¿Por qué algunas organizaciones son más rentables que otras?

Por Vanesa Espinoza

El principal valor agregado de cualquier gerente es lograr que su empresa tenga un crecimiento rentable a través del tiempo. El camino hacia una rentabilidad más alta empieza en entender que la competitividad está en crear valor y ser diferente.

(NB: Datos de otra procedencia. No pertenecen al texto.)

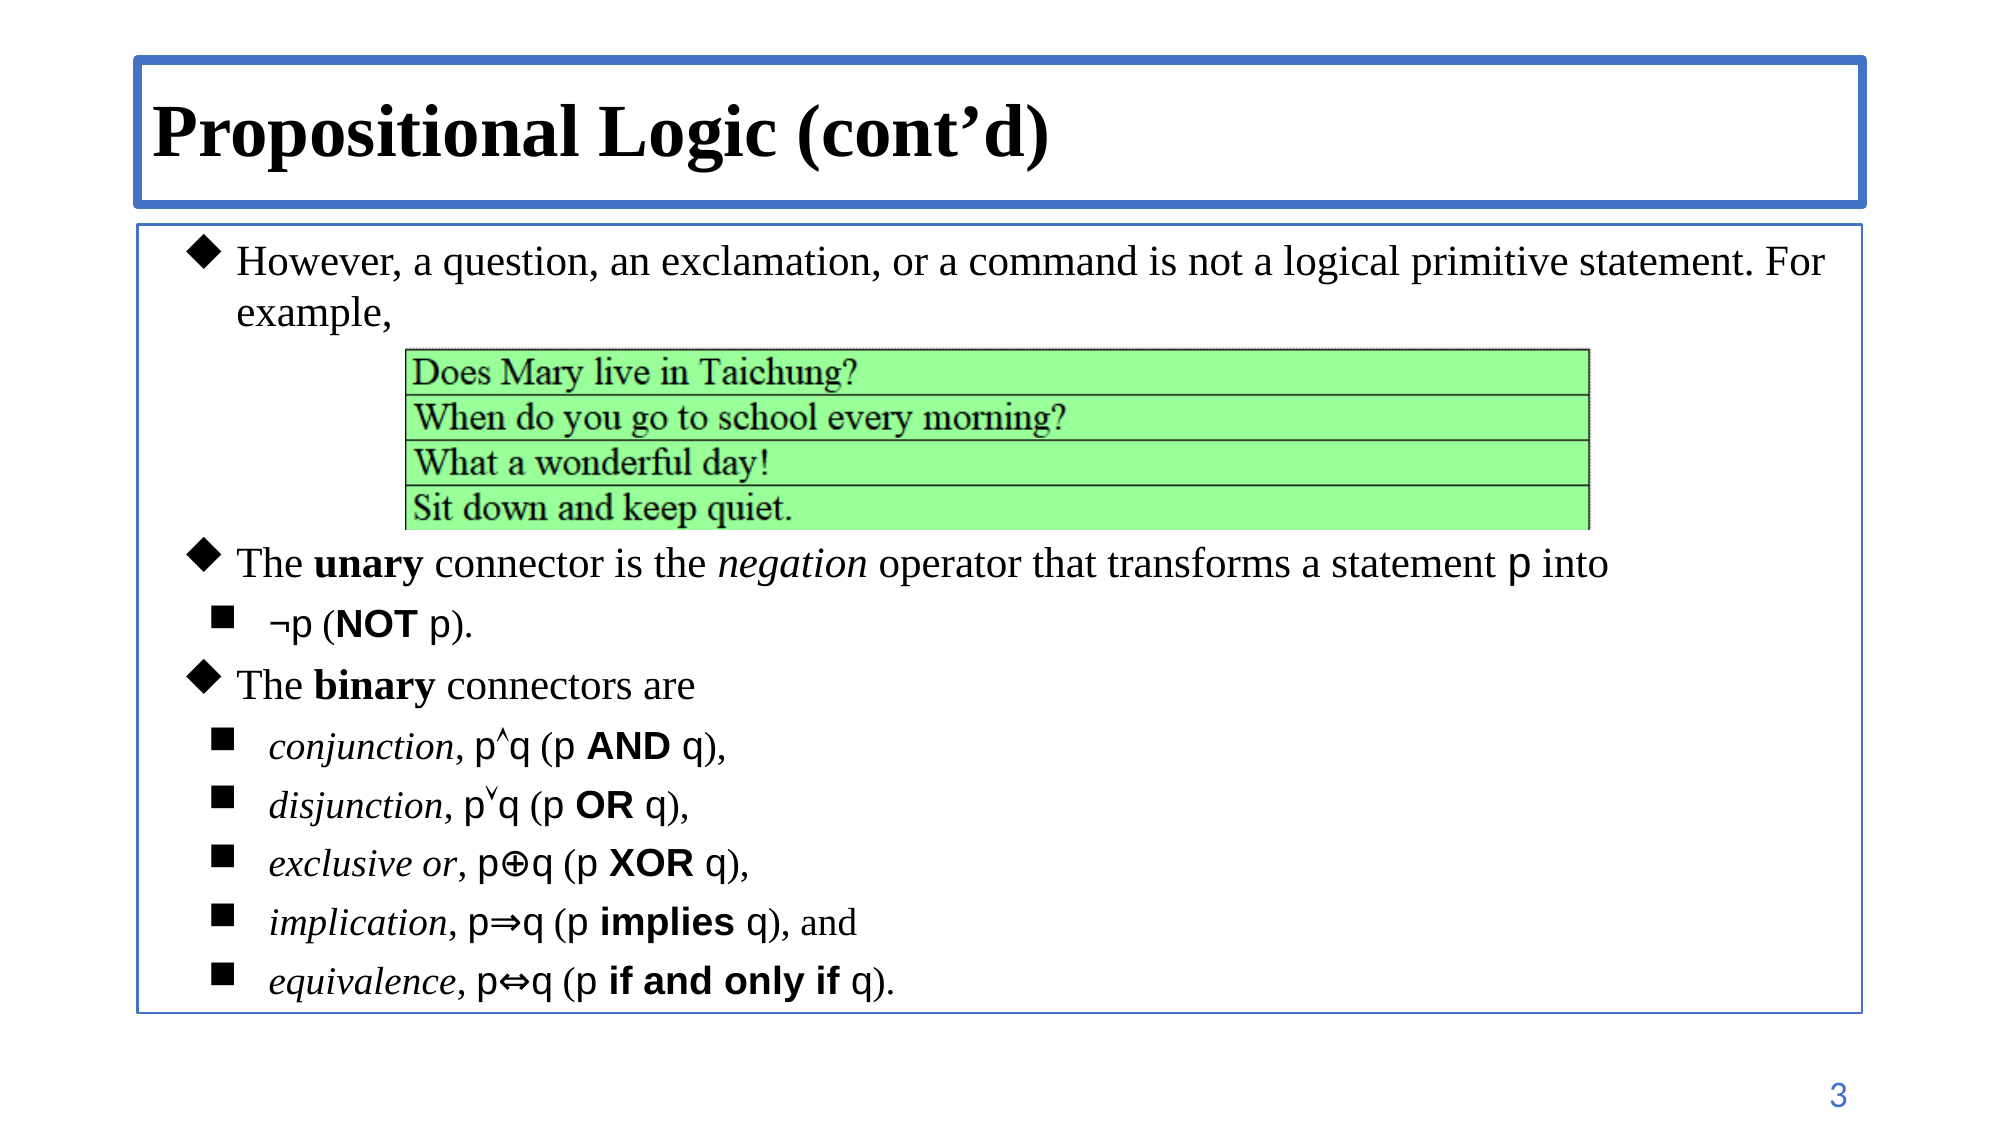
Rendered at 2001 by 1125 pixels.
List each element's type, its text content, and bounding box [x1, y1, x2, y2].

list However, a question, an exclamation, or a command is not a logical primitive statement. For example, The unary connector is the negation operator that transforms a statement p into ¬p (NOT p). The binary connectors are conjunction, pq (p AND q), disjunction, pq (p OR q), exclusive or, p⊕q (p XOR q), implication, p⇒q (p implies q), and equivalence, p⇔q (p if and only if q). [136, 223, 1863, 1014]
picture [404, 346, 1595, 530]
title Propositional Logic (cont’d) [133, 55, 1867, 209]
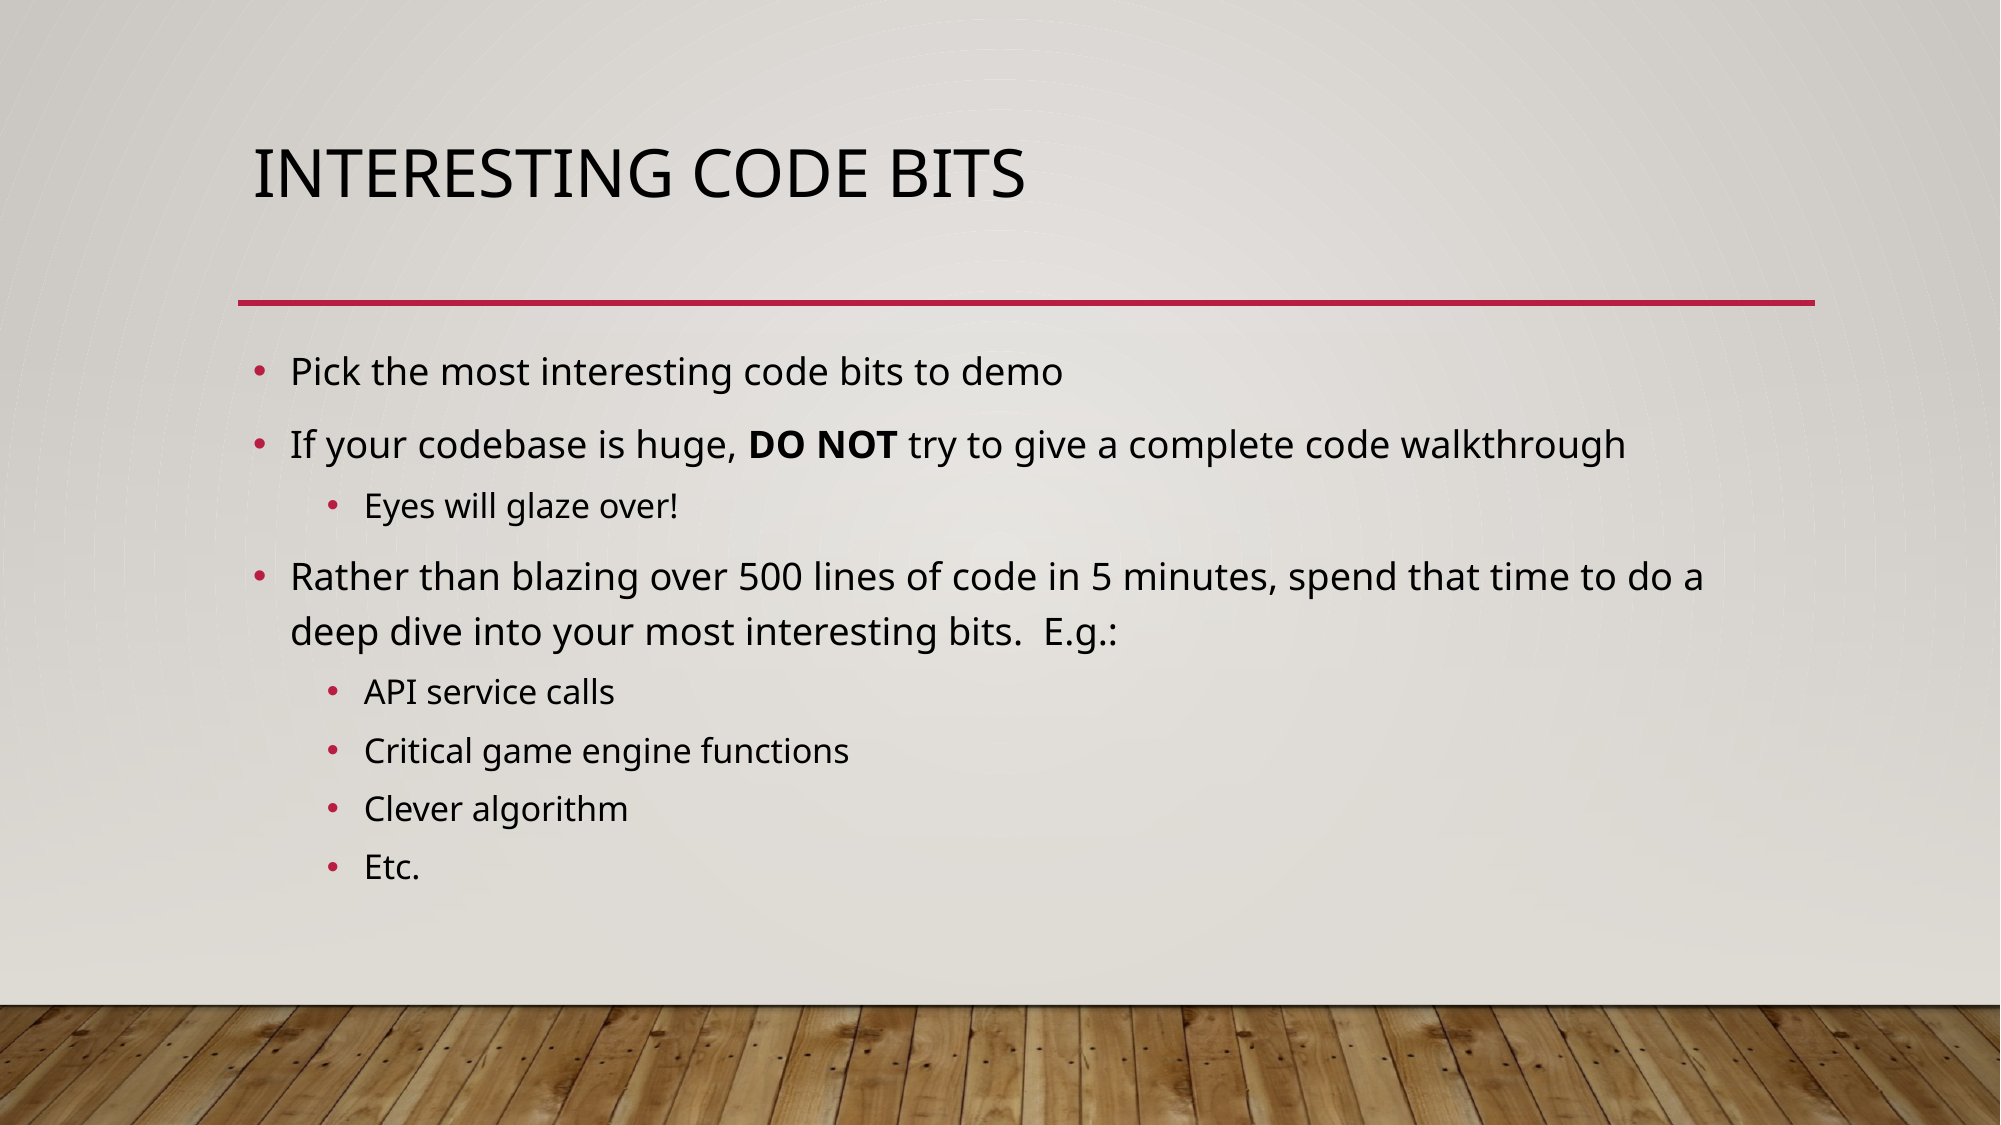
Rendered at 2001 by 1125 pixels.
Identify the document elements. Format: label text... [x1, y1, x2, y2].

title Interesting Code Bits [238, 131, 1814, 305]
picture [0, 1005, 2000, 1125]
list Pick the most interesting code bits to demo If your codebase is huge, DO NOT try to give a complete code walkthrough Eyes will glaze over! Rather than blazing over 500 lines of code in 5 minutes, spend that time to do a deep dive into your most interesting bits. E.g.: API service calls Critical game engine functions Clever algorithm Etc. [238, 330, 1814, 897]
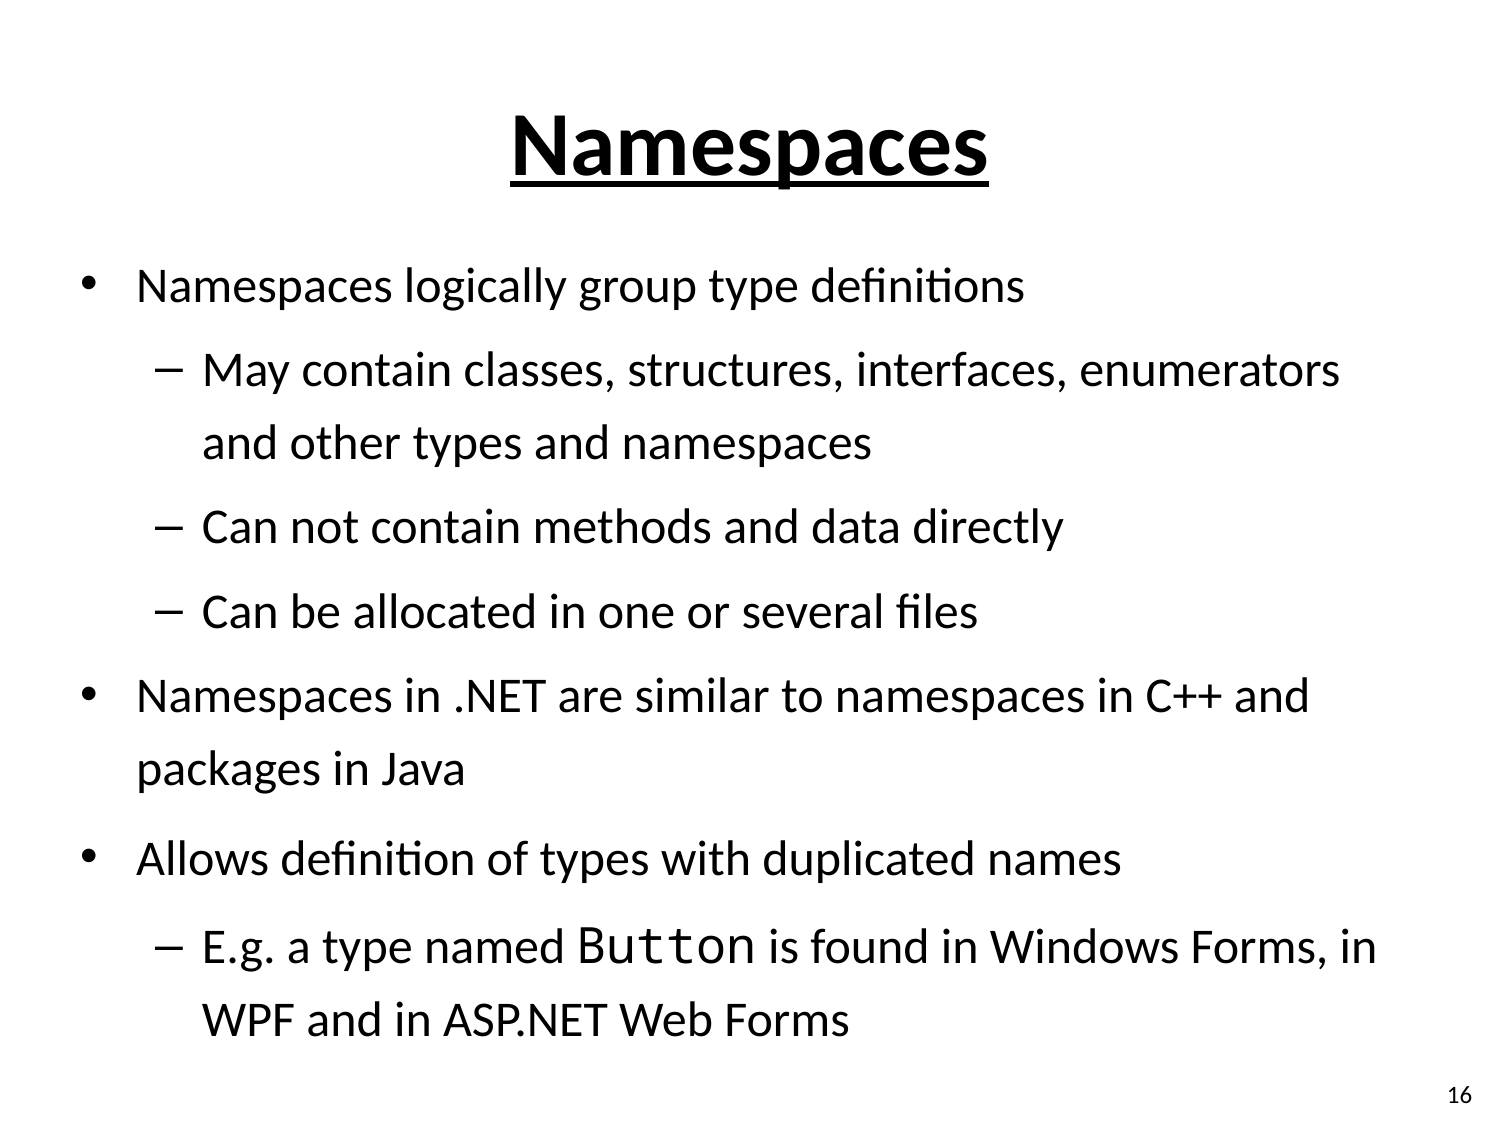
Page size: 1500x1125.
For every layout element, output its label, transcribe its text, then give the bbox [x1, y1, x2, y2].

title Namespaces [75, 45, 1425, 233]
slide_number 16 [1412, 1074, 1488, 1113]
list Namespaces logically group type definitions May contain classes, structures, interfaces, enumerators and other types and namespaces Can not contain methods and data directly Can be allocated in one or several files Namespaces in .NET are similar to namespaces in C++ and packages in Java Allows definition of types with duplicated names E.g. a type named Button is found in Windows Forms, in WPF and in ASP.NET Web Forms [64, 231, 1415, 975]
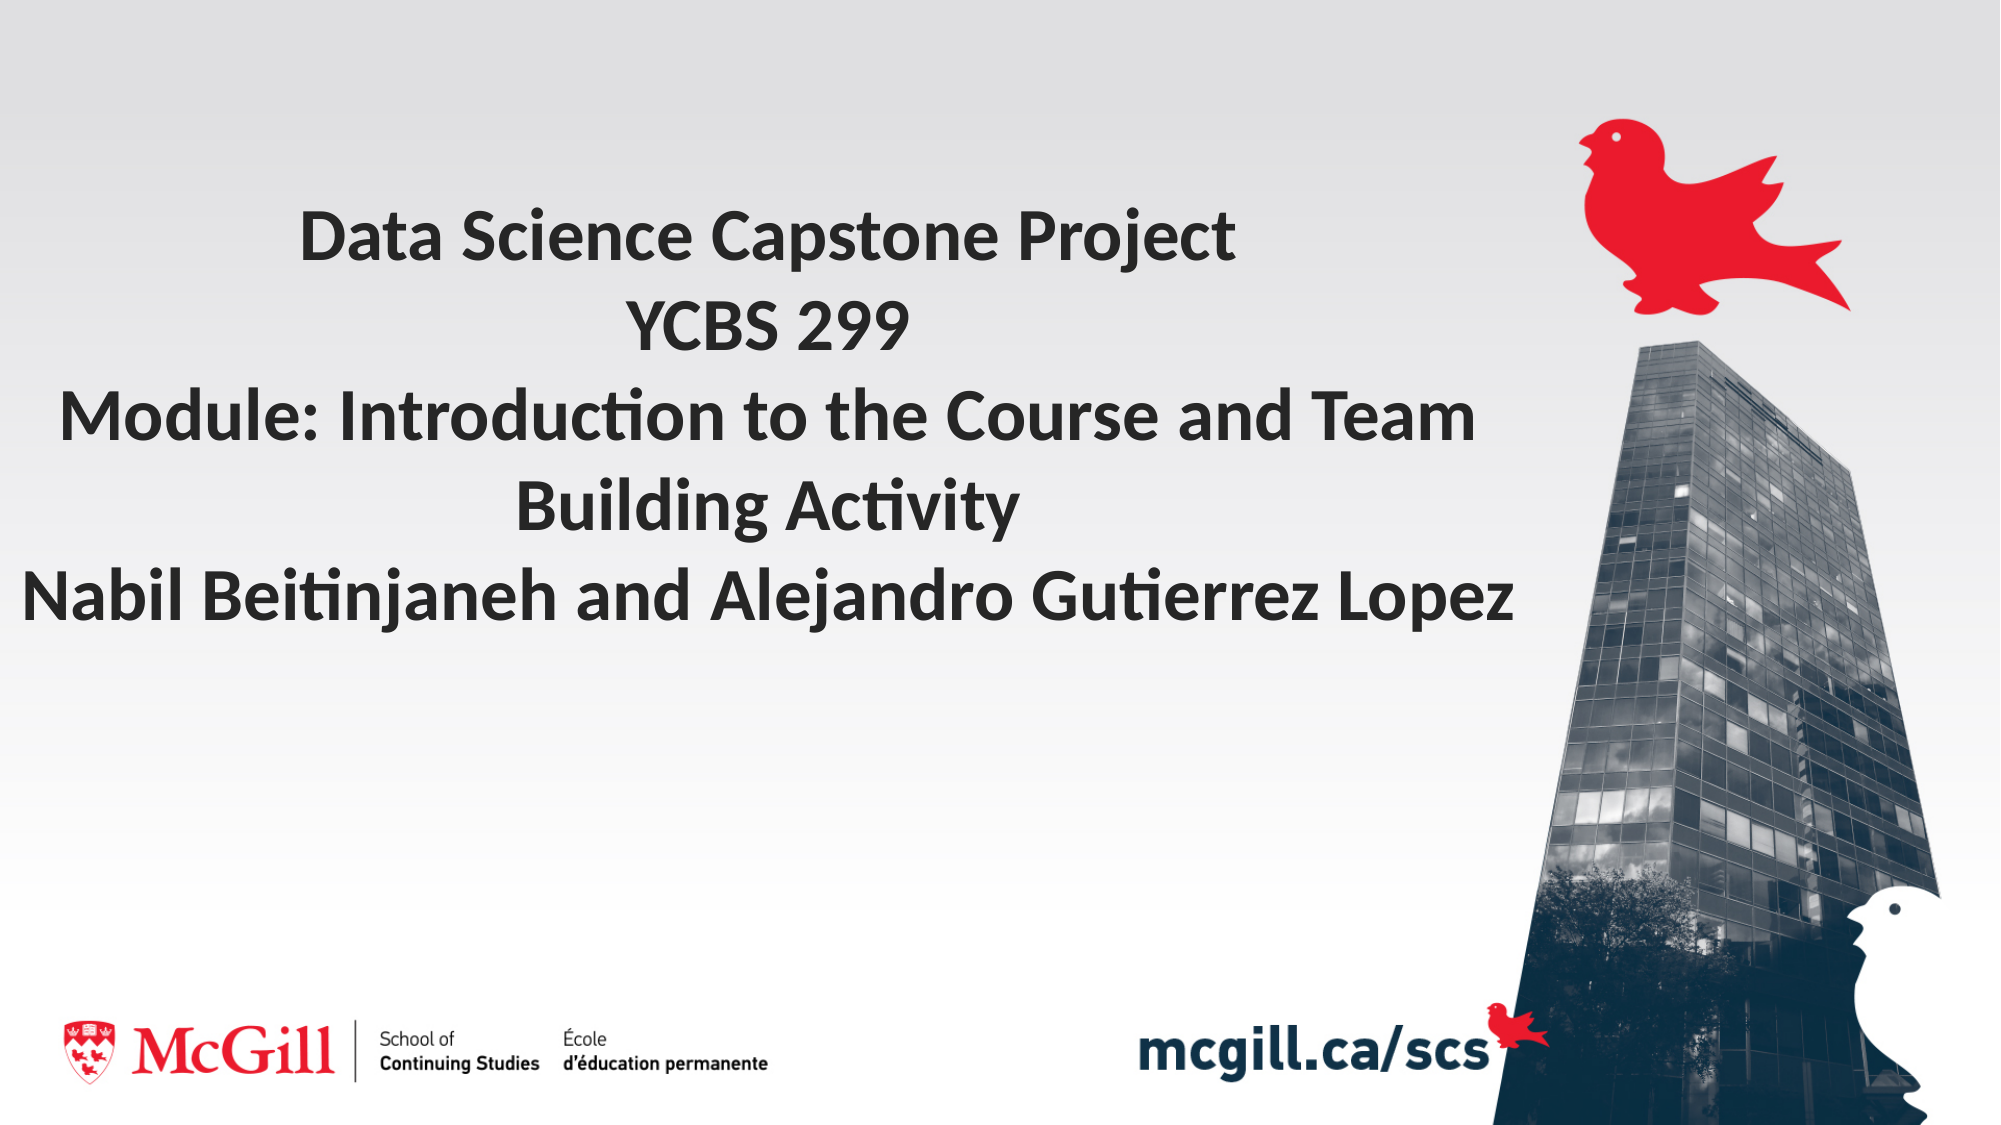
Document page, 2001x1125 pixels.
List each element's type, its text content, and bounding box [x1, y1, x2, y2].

title Data Science Capstone Project YCBS 299 Module: Introduction to the Course and Team Building Activity Nabil Beitinjaneh and Alejandro Gutierrez Lopez [0, 0, 1538, 825]
picture [0, 0, 2000, 1125]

La competitividad es multidimensional y no existe un ingrediente secreto que aplique para todo, sino que las estrategias se tienen que aplicar a las dimensiones relevantes para la empresa. ¿Qué dimensiones entonces son relevantes en la competitividad para poder ser más rentable? Porter (1985) presenta cinco famosas fuerzas que son importantes para entender cómo funciona la industria y cómo crea y comparte valor: la rivalidad entre competidores, el poder de los compradores, la amenaza de nuevos competidores, el poder de los proveedores y la amenaza de productos sustitutos. Estas dimensiones son un punto de partida al momento de formular la estrategia de una empresa.

La estrategia, para Porter, se traduce en una propuesta de valor distintiva (orientada a los clientes) que debe adaptarse a la cadena de valor de la empresa (orientada a las operaciones internas). Así, la propuesta de valor distintiva, de ser ejecutada de forma consistente, debería hacer que los costos de operar sean menores a los de la competencia, gracias al uso eficiente de capital en la organización, o que se consiga un precio mayor de venta justificado por la creación de valor en cada etapa de la cadena de valor y la diferenciación del producto o servicio. Esto, finalmente, se debería reflejar en la tasa de retorno de capital.

De tener una ventaja competitiva, la organización debería tener una rentabilidad mayor a la que del promedio de la industria. Ejemplos de empresas que se han posicionado de forma clara gracias a una propuesta de valor distintiva son H&M, IKEA y Apple, quienes se han visto recompensadas con un crecimiento y rentabilidad sostenida en industrias altamente competitivas.